The pan-European STOXX 600 .STOXX ended 0.7% higher, with indexes in major economies Germany .GDAXI and France .FCHI finishing at record highs.

European shares have resumed their record-breaking rally, with the STOXX 600 notching a 3% weekly gain, after investors took a breather in April.

The euphoria around artificial intelligence and monetary policy easing, among others, had sparked bumper gains in the region's stocks since late 2023.

Highlighting Europe's divergence from the U.S. Federal Reserve and boosting equities, the Bank of England hinted at summer rate cuts and Sweden's Riksbank delivered its first cut since 2016 earlier this week.

Minutes from the ECB's April policy meeting showed that policymakers favoured kicking off the monetary policy easing cycle in June, while remaining confident that inflation is on track to fall back to 2% next year.
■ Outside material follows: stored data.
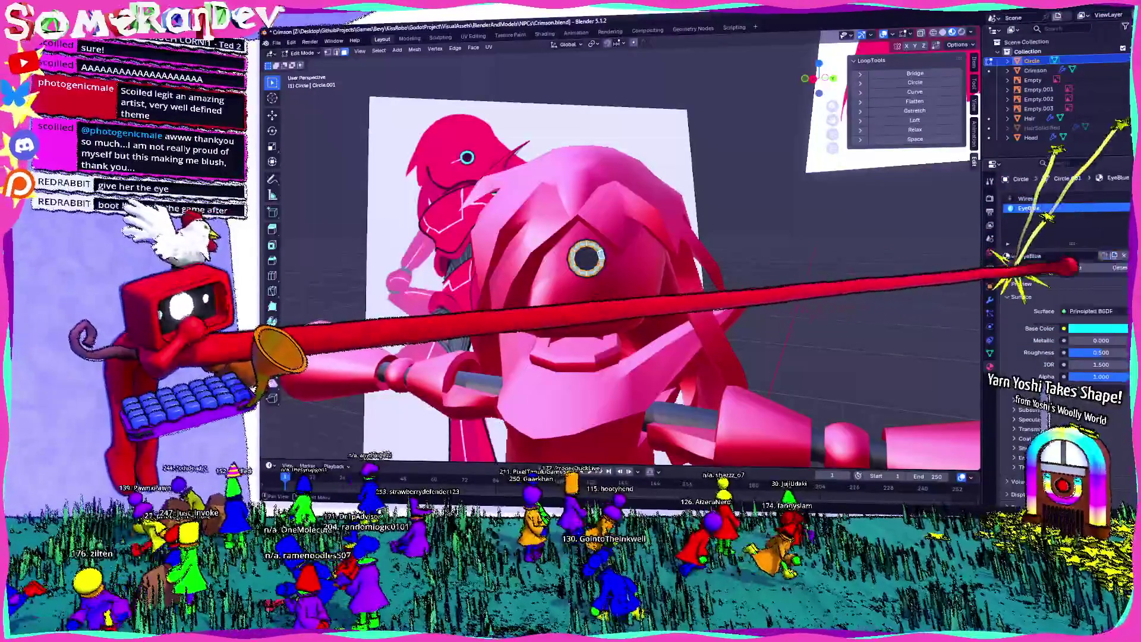
{"action": "mouse_move", "coordinate": [595, 268]}
{"action": "middle_mouse_down"}
{"action": "mouse_move", "coordinate": [553, 276]}
{"action": "mouse_move", "coordinate": [612, 270]}
{"action": "middle_mouse_up"}
Return to Object Mode, zoom out to check Crimson, and switch to Godot's TestLevel scene
{"action": "key", "text": "Tab"}
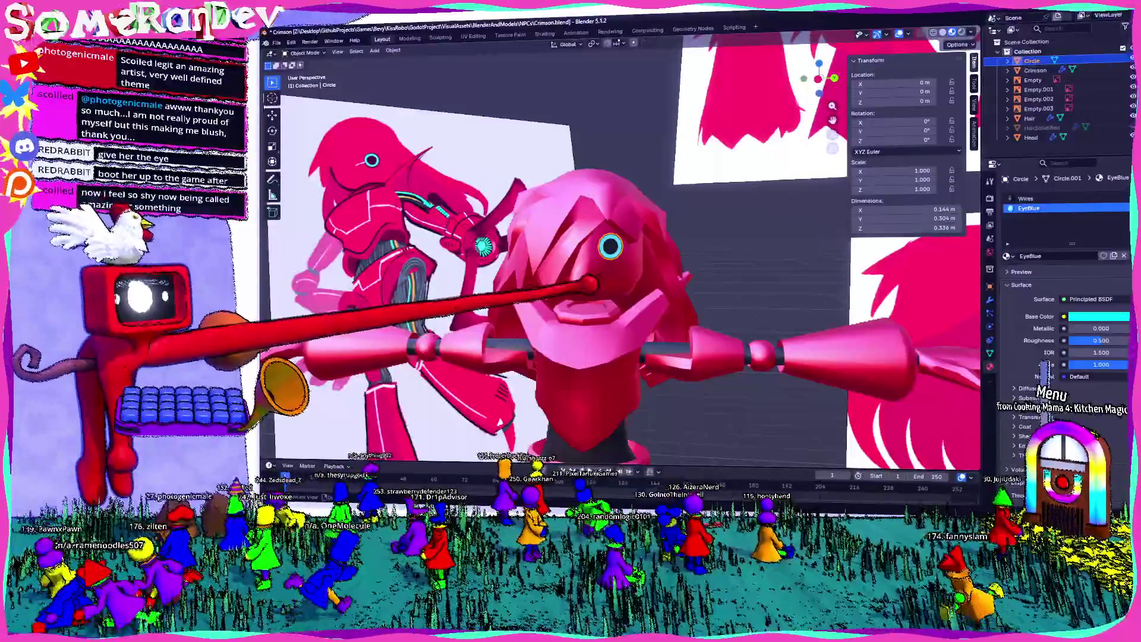
{"action": "scroll", "coordinate": [619, 271], "scroll_direction": "down", "scroll_amount": 6}
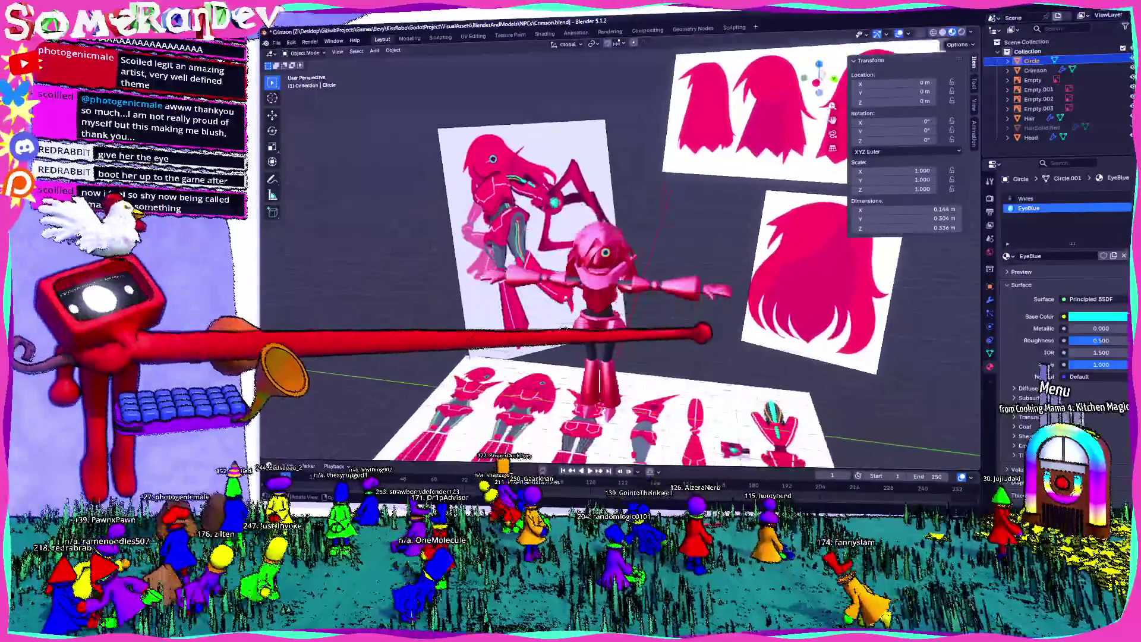
{"action": "scroll", "coordinate": [619, 271], "scroll_direction": "up", "scroll_amount": 5}
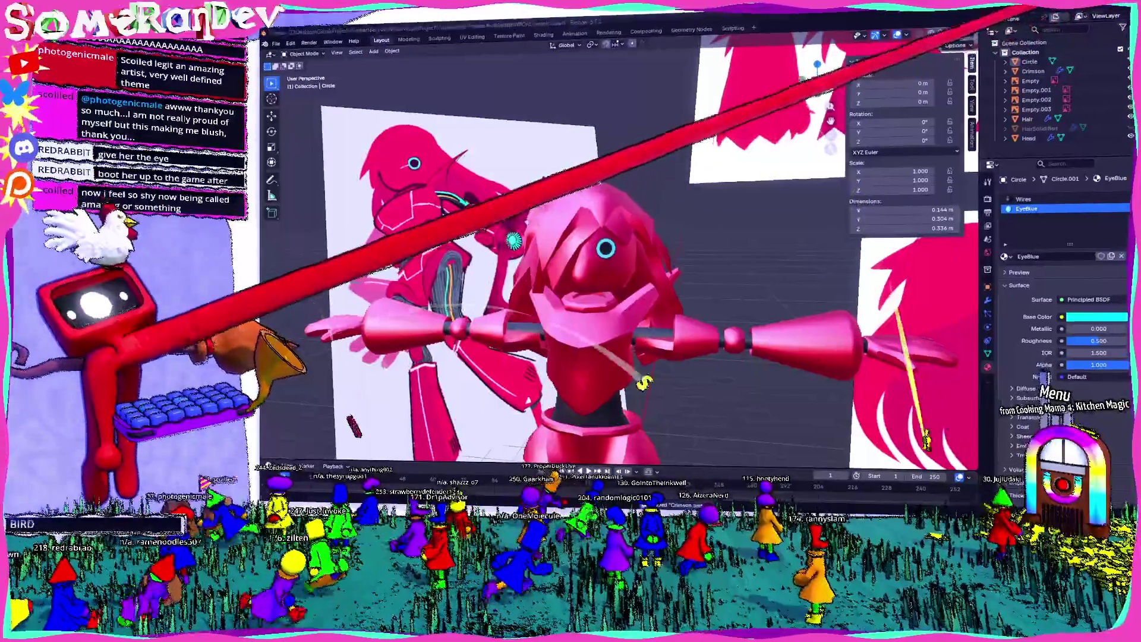
{"action": "key", "text": "alt+Tab"}
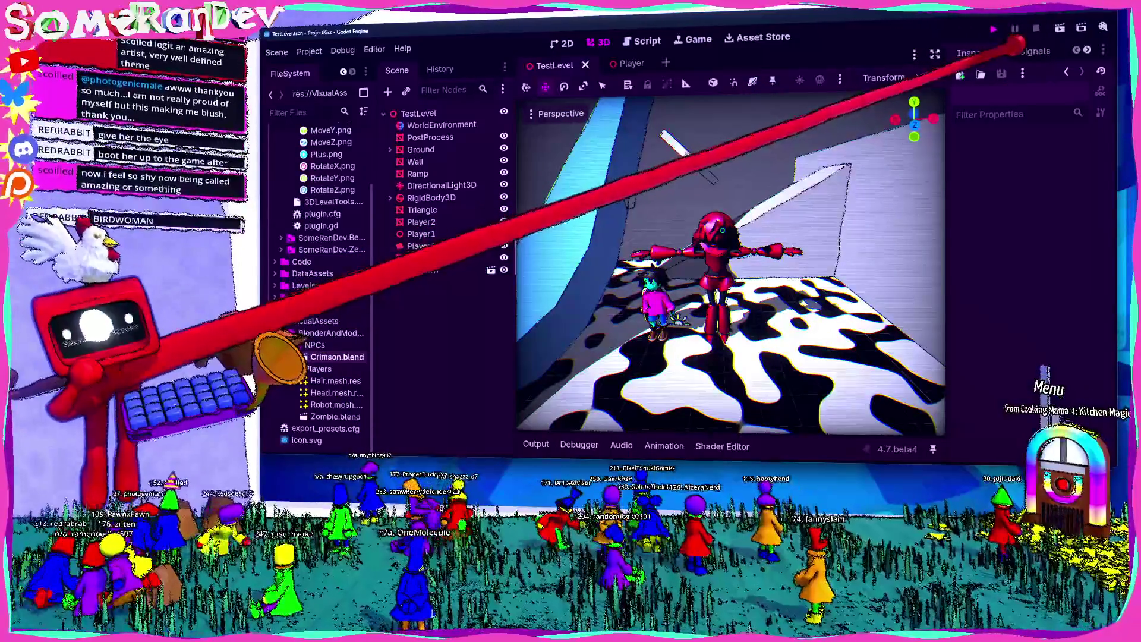
Run the project solo in a maximized game window to see Crimson beside the player, then stop it
{"action": "left_click", "coordinate": [994, 29]}
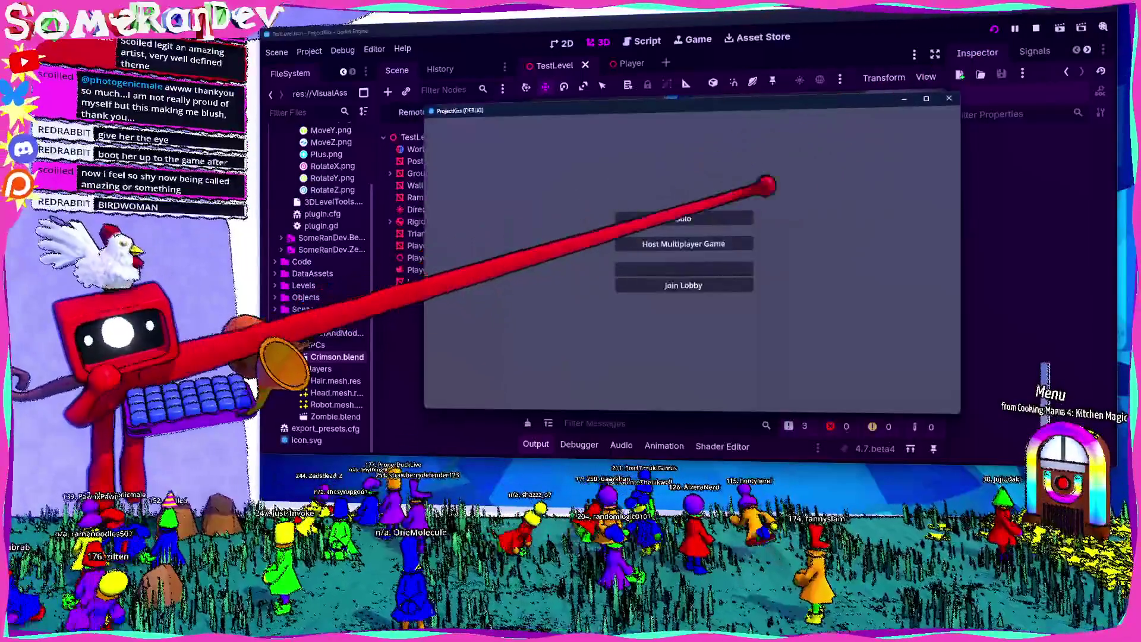
{"action": "left_click", "coordinate": [684, 219]}
{"action": "left_click", "coordinate": [926, 98]}
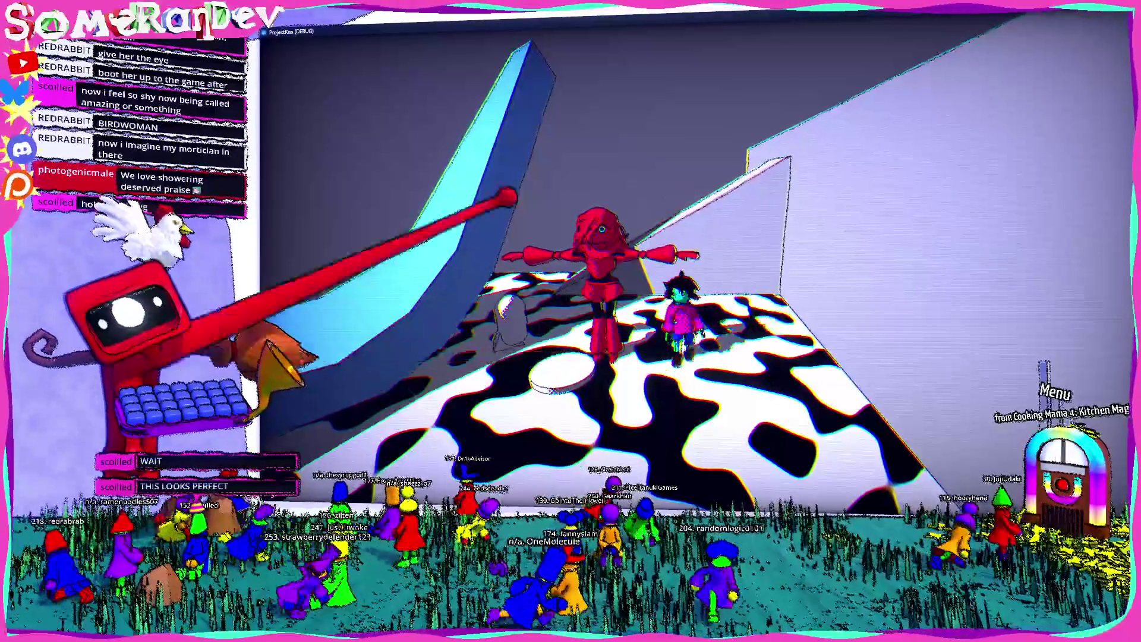
{"action": "key", "text": "F8"}
Set Crimson's scale to 0.5 and check it in the enlarged game window
{"action": "left_click", "coordinate": [440, 294]}
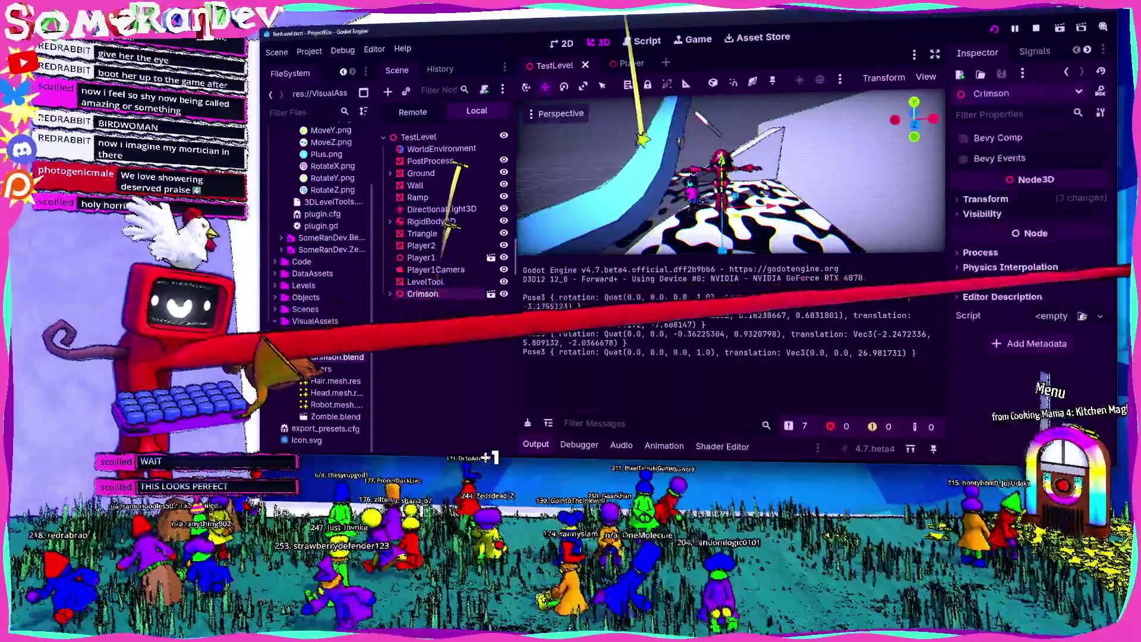
{"action": "left_click", "coordinate": [1040, 304]}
"Looking beyond June, the path for the bank is anything but clear. The risk of reflation has clearly increased," said Carsten Brzeski, global head of macro at ING Research.

"Any signs of reflation and also stronger economic activity would limit the ECB's room for manoeuvre."

Leading sectoral gains, utilities .SX6P advanced 1.4%, with Italy's Enel ENEI.MI climbing 3.8% following a higher first-quarter core profit. Portugal's largest utility firm EDP EDP.LS climbed 3.9% after a bigger-than-expected jump in first-quarter net profit.

Retailers .SXRP added 1.5%, with Zalando ZALG.DE rising 3.3% after Berenberg upgraded the German online retailer to "buy" from "hold".

Among M&A developments, shares of BBVA BBVA.MC and Sabadell SABE.MC were up 1.3% and 0.5%, respectively, as investors assessed the developments around the first hostile banking takeover bid in Spain since the 1980s.

Anglo American AAL.L advanced 1.4% after a report said mining giant Rio Tinto RIO.AX had considered an offer for the British miner.

Sanofi SASY.PA rose 1.3% after Novavax struck a licensing deal of up to $1.2 billion with French drugmaker for its COVID-19 vaccine in exchange for a stake that valued the U.S. biotech firm at double its current market capitalisation.

On the flip side, Getinge GETIb.ST slumped 8.8% to the bottom of the STOXX after the U.S. FDA issued a warning on the safety of two of the Swedish medical equipment maker's heart devices.

Symrise SY1G.DE shed 1.4% after Berenberg downgraded the German flavour and fragrance maker to "hold" from "buy".

On the data front, Italian industrial output was much weaker than expected in March, extending the pain for the country's struggling manufacturing sector.